You see, the fact is, many Mormon women are great cooks, stay-at-home moms, mothers of many children and talented decorators. On the days I’m feeling less-than, it can be hard not to compare myself to the many examples I see all around me of what I consider to be the ideal mother. This can make my working-full-time, shoddy cooking, only-one-child ways seem lacking on all fronts. Here’s the truth: any guilt I feel is self-imposed. As with many traditional religions, well-meaning comments from those in the church can sometimes throw me for a loop as well.

It’s hard not to compare myself to the idealistic notions of what a “good mom” should be, especially when I see them all around me. Luckily, one of the most central teachings of the LDS church is the Atonement, which keeps me grounded and reminds me that I am, in fact, enough.

3 I Am A Christian

As previously mentioned, the Atonement, or the belief that Jesus Christ lived and died for all of our sins, heartaches and imperfections is a common Christian belief, and one that is shared by members of the Mormon church.

Many do not view Mormons as Christians, when, in fact, Christ is at the center of the church’s teachings. This is the reason I’m a Mormon Mom. I couldn’t get through motherhood alone. I need a companion, a friend, a confidante. And I, personally, have found what I’ve needed through my belief in a higher power. A power who is there for me when I need to vent, lifts me up on days when I’m not sure I can go on, and speaks peace to my heart at times when I’m sure I’m the worst mom who’s ever lived.

I am a Mormon and I am a Christian. I believe the stories the Bible teaches as well as those taught in the Book of Mormon. I am teaching these stories to my child, and, when the time comes, I will do my best to let him know he has the freedom to decide for himself what he believes.

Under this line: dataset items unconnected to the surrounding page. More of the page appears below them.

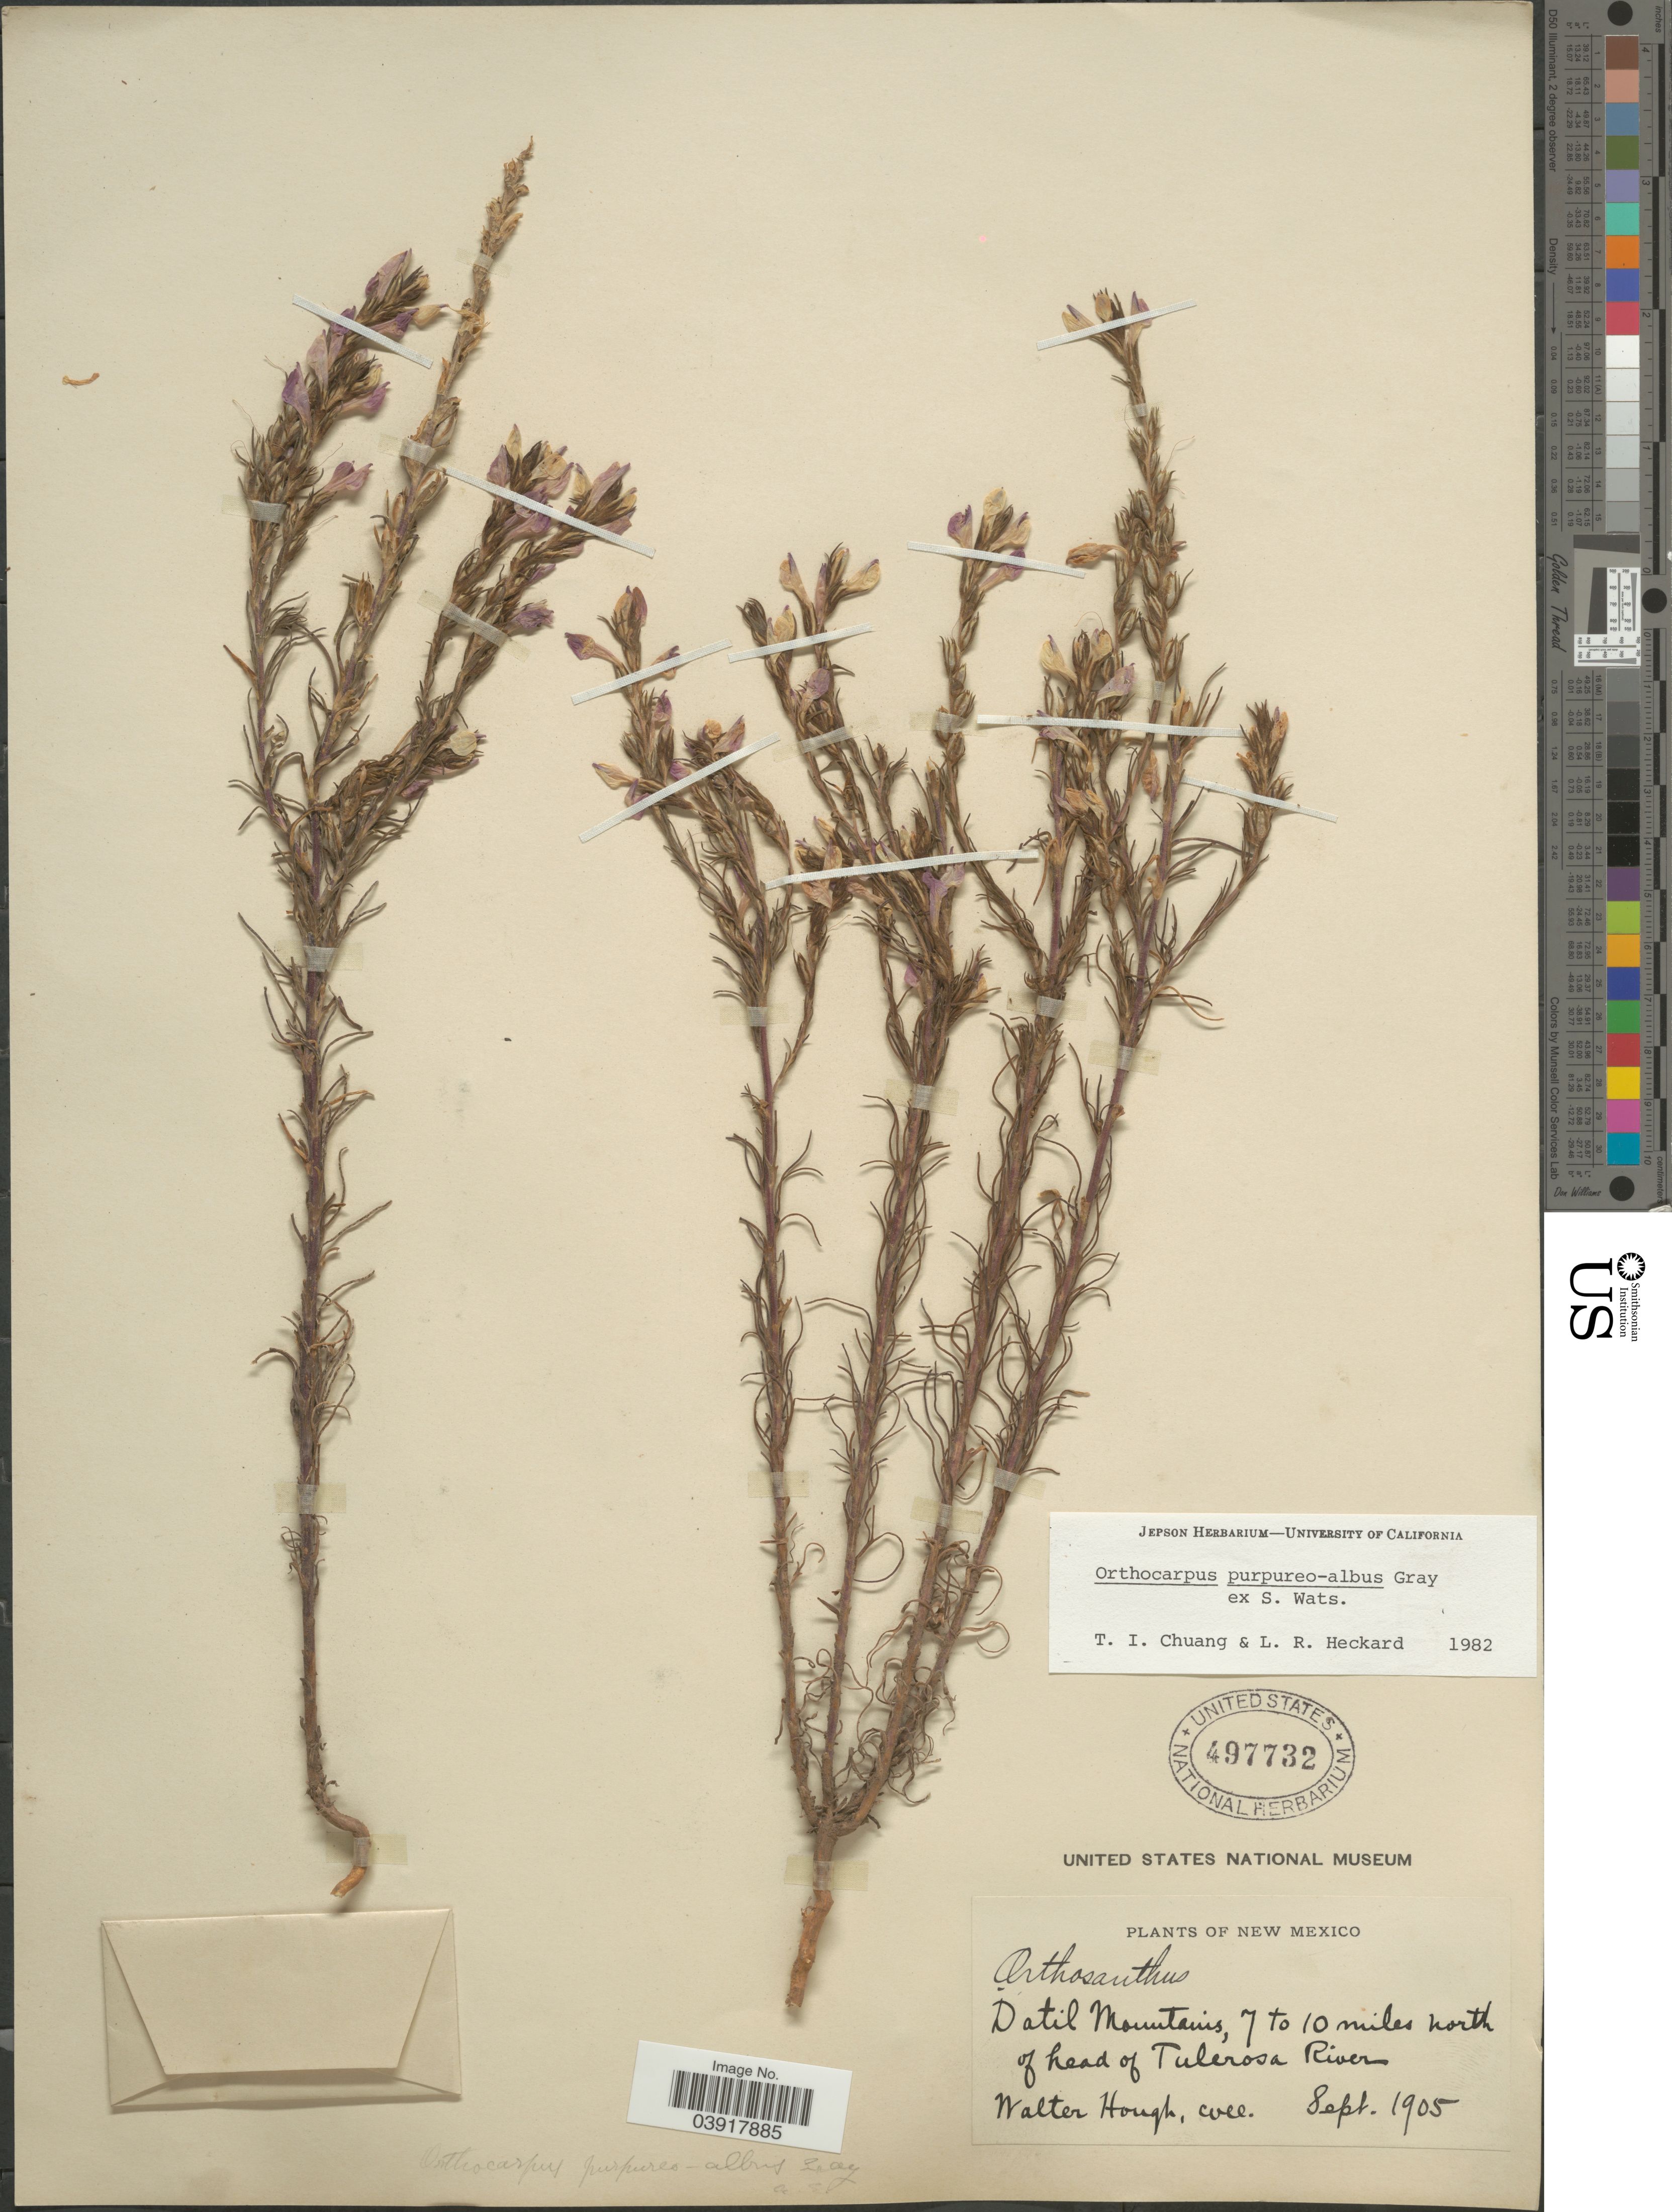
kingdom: Plantae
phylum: Tracheophyta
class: Magnoliopsida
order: Lamiales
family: Orobanchaceae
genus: Orthocarpus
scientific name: Orthocarpus purpureo-albus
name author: A. Gray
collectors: W. Hough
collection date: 1905-09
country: United States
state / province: New Mexico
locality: Datil Mountains, 7 to 10 miles north of head of Tulerosa River.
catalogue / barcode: US 497732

2 I Respect The Beliefs Of Others

Maybe it’s the Mormon missionaries scattered across the globe, or the enthusiasm with which members of the LDS church share their beliefs, but, more than once, I’ve heard those outside of the church state they feel judged by Mormons, or feel unduly pressured to investigate the LDS faith.

As stated on LDS.org, a series of statements known as “The Articles of Faith” were “Written in 1842 by the Prophet Joseph Smith, these 13 statements explain the basic doctrines and practices of The Church of Jesus Christ of Latter-day Saints.” They summarize the basics of what members of the LDS church believe. One of the statements reads, “We believe in worshipping God according to our own dictates and allowing others to do likewise.”

People aren’t always perfect, and it’s certain some Mormons come across as overbearing or judgemental or both. I can only speak for myself, but I can honestly say that while the church is the right thing for me, I accept and respect the beliefs and opinions of others. Whatever a person believes is their right. In fact, many of my closest friends are not members of the LDS faith.

1  I Hope Others Will Respect Mine Too

I am a Mormon mom. Above, I’ve explained a little bit about what that means, at least for me. I am doing the best I can to raise my child in the way I feel is best, just like every other mom on the planet.

Being a mother is not easy. Being a woman is not easy. It is, however, easy to be way too hard on ourselves. It’s also easy to shy away from things and people we don’t understand. Whatever a mom’s beliefs, she shares a common bond with every other woman living who has had the unspeakable privilege of bringing life into the world, or adopting a child as her own.

We are raising the future generation. What we teach our young ones will affect the future: their future. My hope is that moms everywhere will teach their children to be tolerant and respectful of each other, to accept differences in others and to learn that we are stronger when we stand together than when we tear each other down.

I am just a mom. We are all just moms. And whatever our race, religion or ethnic background, we cradle the future in our arms, hold the future when we grasp a tiny toddler hand and affect the future with the way we treat each other. May we all choose love, and teach love.